However, not one to dwell on the negative, Gwenyth has picked herself up and is even more determined to build a financially secure future for her family.
She’d been working closely with paeārahi, Paulla Whatiura (right), who helped her develop a Whānau Ora plan. She’d struggled to make ends meet money-wise, which contributed to stress in the family, and she was keen to change her circumstances. “I’ve always had casual work, but I was looking for something fulltime. I’ve been a worker all my life and had to make my finances work. Paulla’s been great because I needed someone to help me move forward.

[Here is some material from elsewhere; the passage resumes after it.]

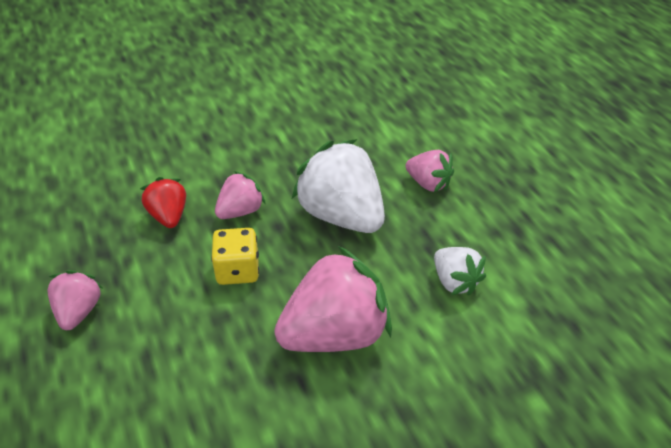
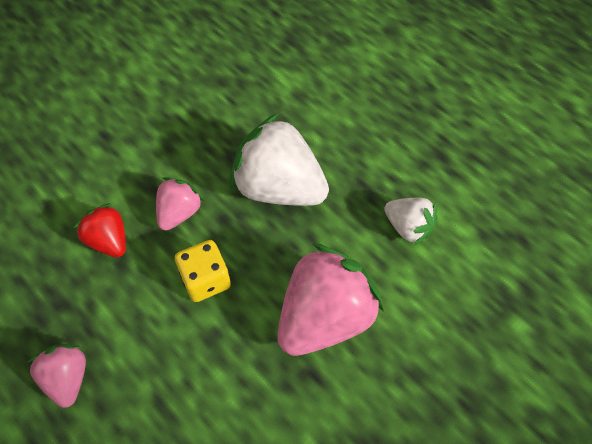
camera: 20 degrees left, 15 degrees up
(428, 183) = (345, 128): pink strawberry -> none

“I was picking myself up, being positive, looking for a fulltime job – and then I found one. I filled in all the papers but forgot I’d been a little criminal. So, when it asked if I had any convictions, I answered ‘no’.” Gwenyth started work on a Friday and was instantly dismissed the following Thursday. She incorrectly thought her convictions were over seven years old, making her eligible for the police Clean Slate scheme. Having already started the process at WINZ for bridging finance, Gwenyth had prepared herself for fulltime employment. She returned to work the next day hoping to set the record straight.
“I’d actually forgotten I’d had a conviction – I just work hard all the time. I went back to the job and asked if they could put it in writing why I was being dismissed. The team manager said if it was up to her, she would’ve kept me. But the boss and CEO wouldn’t allow it.
“I said, ‘I hope the boss has a good dream this weekend and when she wakes up, gives me a tinkle, and says, ‘don’t worry about it Gwen, come back to work’. But no, that didn’t happen.
“So now I’m back to reading employment agency ads and will take it from there. Paulla’s been helping me all the way and has great advice. She’s been like a kaitiaki. It’s all about me and what I need to do to make it work for myself. I’ve just had a little knock-back, but I try not to get depressed.”
The pair inquired about the police vetting and discovered Gwenyth’s conviction won’t be concealed until later this year. In the meantime, she’s applying for jobs in the hope someone will recognise her determination and desire to work.
“Paulla’s always in my corner. I’m back in her office again and we’re going online to look for more job opportunities. I’ve already put in a number of applications for work in Whakatane. She’s spoken to my family at home and if they need any help, they know they can come and speak with her. She’s knowledgeable on what’s going on in the community and the things we can access.
“It’s all about the whānau achieving things for themselves. It’s up to the family members to take a deep breath and move forward. Whānau Ora is here to help us. You don’t need to be whakamā.”